Reye's Syndrome is a potentially serious complication associated with chickenpox. Newborn children (less than one month old) whose mothers are not immune, and patients with leukemia may suffer severe, prolonged or fatal chickenpox. Immunodeficient patients and those on immunosuppressive drugs may have an increased risk of developing a severe form of shingles.

Is there a treatment for chickenpox?

In 1992, acyclovir was approved by the U.S. Food and Drug Administration for treatment of chickenpox in healthy children. However, because chickenpox tends to be mild in healthy children, most physicians do not feel that it is necessary to prescribe acyclovir.

Is there a vaccine for chickenpox?

A vaccine to protect children against chickenpox was first licensed in March 1995. It has been recommended for children aged 12 months or older. Older children and adults who have previously had chickenpox do not need to be vaccinated.

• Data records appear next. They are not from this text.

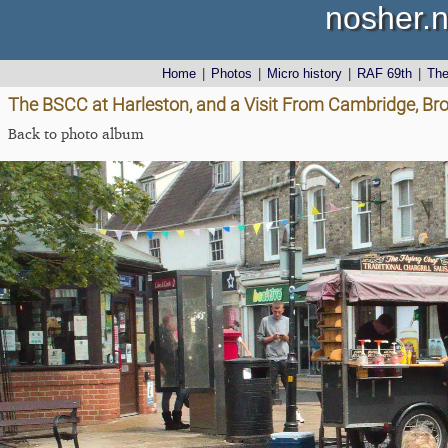
nosher.n
Home
|
Photos
|
Micro history
|
RAF 69th
|
Th
The BSCC at Harleston, and a Visit From Cambridge, Bro
Back to photo album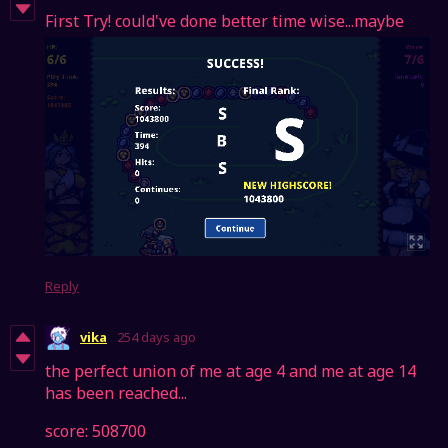
First Try! could've done better time wise...maybe
Reply
vika
254 days ago
the perfect union of me at age 4 and me at age 14
has been reached...
score: 508700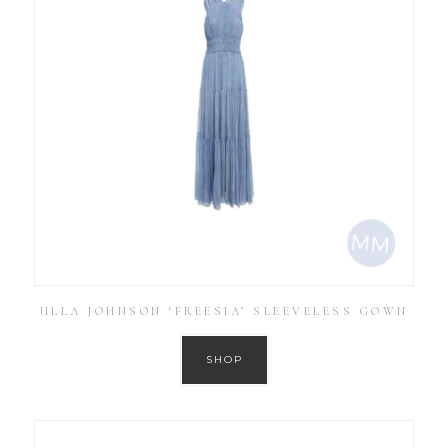
ULLA JOHNSON ‘FREESIA’ SLEEVELESS GOWN
SHOP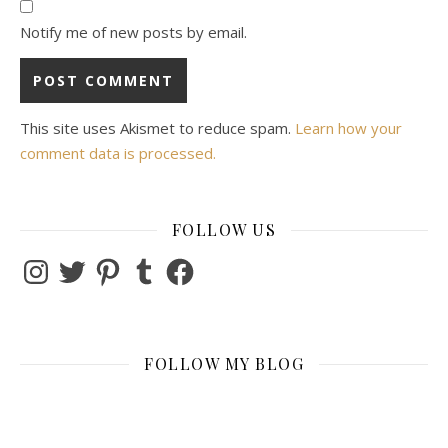
Notify me of new posts by email.
This site uses Akismet to reduce spam.
Learn how your
comment data is processed.
FOLLOW US
Instagram
Twitter
Pinterest
Tumblr
Facebook
FOLLOW MY BLOG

Contact your doctor for further information about the chickenpox vaccine.

What can be done to prevent the spread of chickenpox?

The best method to prevent further spread of chickenpox is for people infected with the disease to remain home and avoid exposing others who are susceptible. If they develop symptoms, they should remain home until one week after the skin eruption began or until the lesions become dry. Persons with chickenpox should avoid unnecessary exposure of non-immune newborns and immunodeficient patients. If high-risk newborns and immunodeficient patients are exposed to chickenpox, a dose of varicella zoster immune globulin (VZIG) is effective in modifying or preventing the disease as long as it is given within 96 hours after exposure.